*Source document:*
Help broaden your students’ understanding of the underlying economic principals behind current events, as well as other more basic economic concepts.
FOR THE WEEK OF Nov. 29, 2009
Article Link: "High demand leaves toymaker scurrying" Nov. 27, 2009, The Denver Post, 1A
- scarce: the fundamental economic problem of having unlimited human needs and wants, in a world of limited resources.
- supply and demand: demand is the desire to own something and the ability to buy it. Supply is the amount of a good or service that a business is willing and able to provide to buyers at a given price.
- Consumer product: an item for sale and that is used for personal, family, or household for non-business purposes.
- Retailer: a business that sells individual items from a fixed location directly to consumers.
- Production: use of machines, tools and labor to make things for use or sale. The term is applied to industrial production, in which raw materials are transformed into finished goods on a large scale.

*Material:*

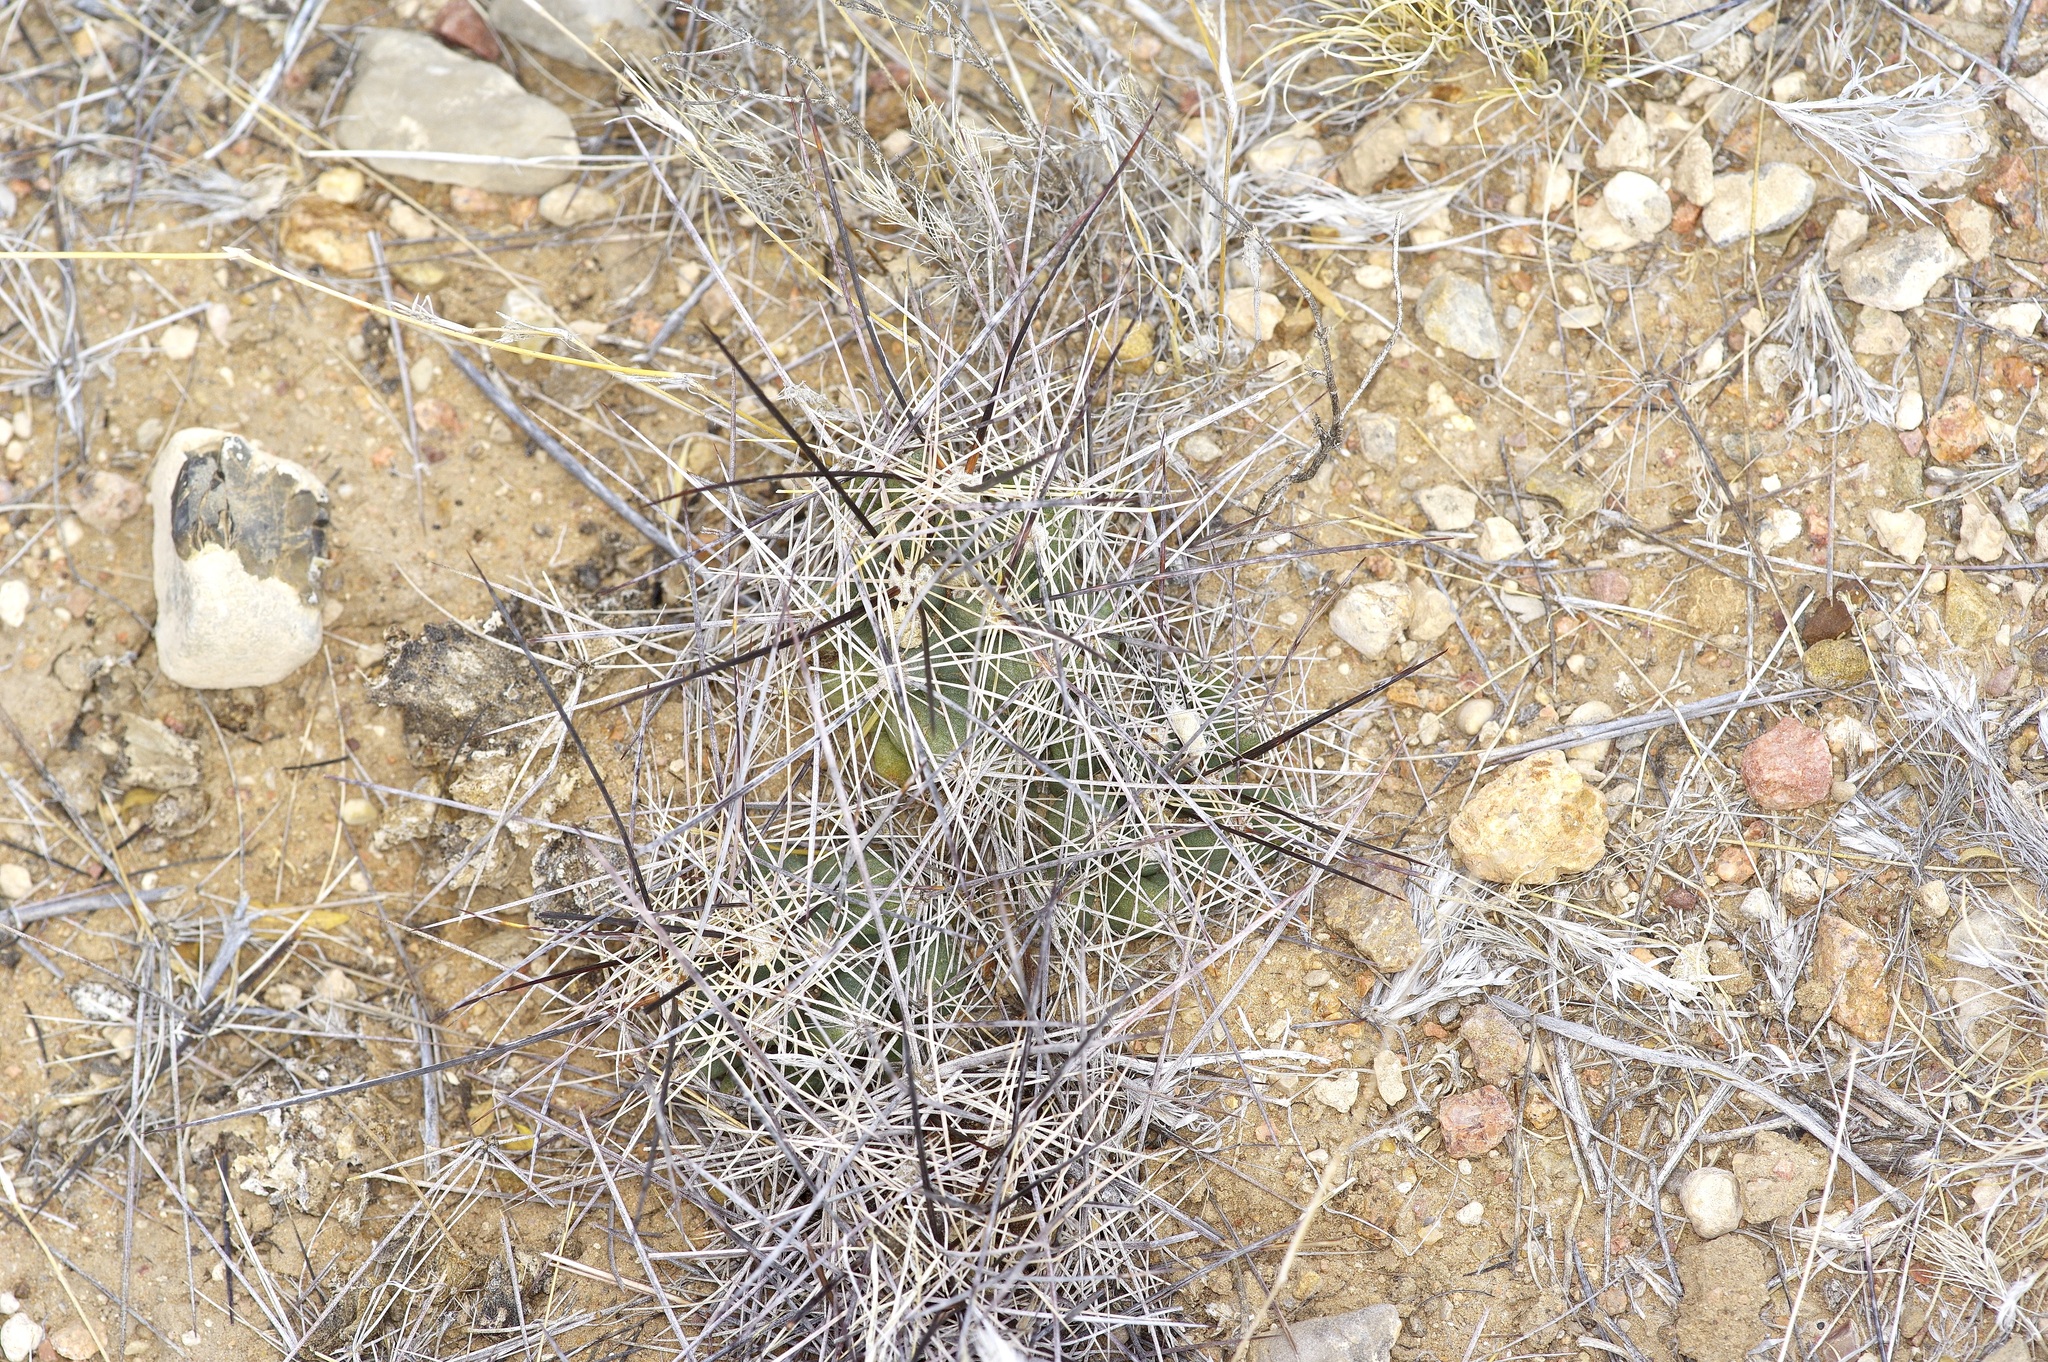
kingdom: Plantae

*What the exercise asks:* Please use the economics vocabulary page to explain, in one to three sentences, what makes scarcity an economic problem.

*Task output:* Scarcity is a problem because human needs and wants are unlimited, while the world's resources are limited. The page calls this mismatch the fundamental economic problem.